Thursday, June 14, 2012

Still Recovering from Wet Spring Snow Damage

The pruning crew is busy propping up young White Pines which were severely and permanently leaned over by the late spring snows.  We'll never get to them all but we'll try to recover some.

It doesn't take very many days for the tree to stiffen back up in a vertical position, but it won't straighten out on its own.  The method we use is to scavenge the forest floor for strong poles which have crotches or stub limbs which will hook the branches of the White Pine somewhere at mid-height.  Then straighten the White Pine tree and jamb the butt end of the pole  into the ground,  securing it with a solid downward kick.  It works amazingly well.

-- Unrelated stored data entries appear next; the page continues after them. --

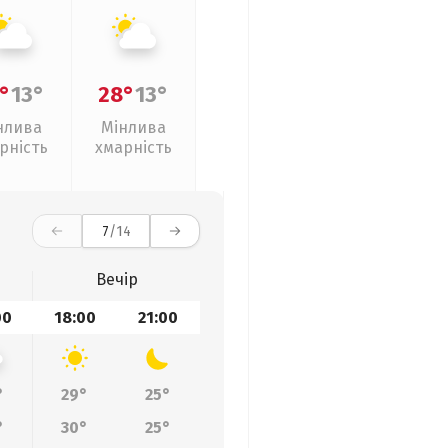
°
13°
28°
13°
нлива
Мінлива
рність
хмарність
7
/14
Вечір
00
18:00
21:00
°
29°
25°
°
30°
25°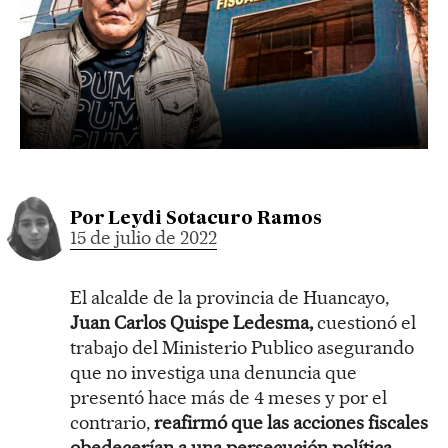
Por
Leydi Sotacuro Ramos
15 de julio de 2022
El alcalde de la provincia de Huancayo,
Juan Carlos Quispe Ledesma,
cuestionó el
trabajo del Ministerio Publico asegurando
que no investiga una denuncia que
presentó hace más de 4 meses y por el
contrario,
reafirmó que las acciones fiscales
obedecerían a una persecución política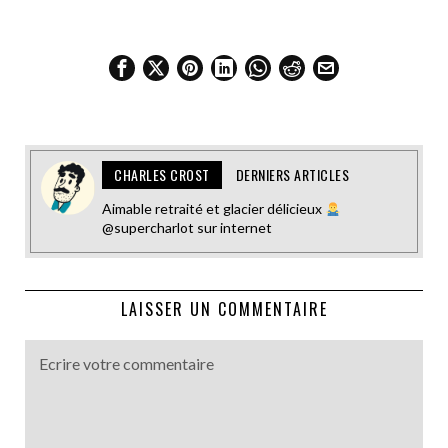
CHARLES CROST
DERNIERS ARTICLES
Aimable retraité et glacier délicieux
@supercharlot sur internet
LAISSER UN COMMENTAIRE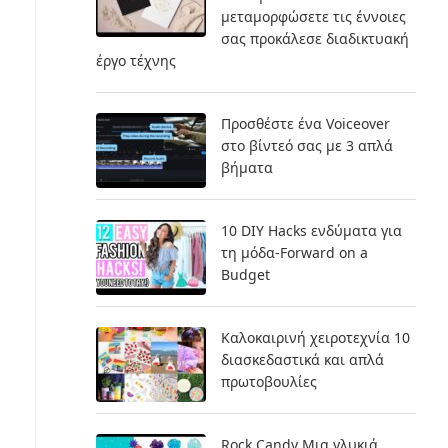
μεταμορφώσετε τις έννοιες
σας προκάλεσε διαδικτυακή
έργο τέχνης
Προσθέστε ένα Voiceover
στο βίντεό σας με 3 απλά
βήματα
10 DIY Hacks ενδύματα για
τη μόδα-Forward on a
Budget
Καλοκαιρινή χειροτεχνία 10
διασκεδαστικά και απλά
πρωτοβουλίες
Rock Candy Μια γλυκιά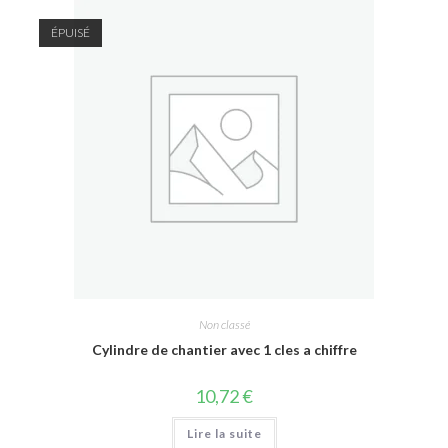
ÉPUISÉ
Non classé
Cylindre de chantier avec 1 cles a chiffre
10,72
€
Lire la suite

This particular bending damage to the White Pine is different than the frequent and temporary bending of the young trees due to moderately heavy and wet snows.  In frozen ground and normal to heavy snow load conditions, the White Pines lean over and then straighten back up quickly.  But in "once in a decade" type of heavy wet snow, along with wet/thawed soil conditions, the roots will loosen and the tree will lay over permanently without assistance.  Even if the roots don't pop,  the stem of the tree is deformed beyond natural recovery.

The same snowstorm(s) affected the Paper Birch.  (see photo to the right)  We didn't attempt to recover many of those, although I'm sure the same method we used on the White Pine will work on the Birch.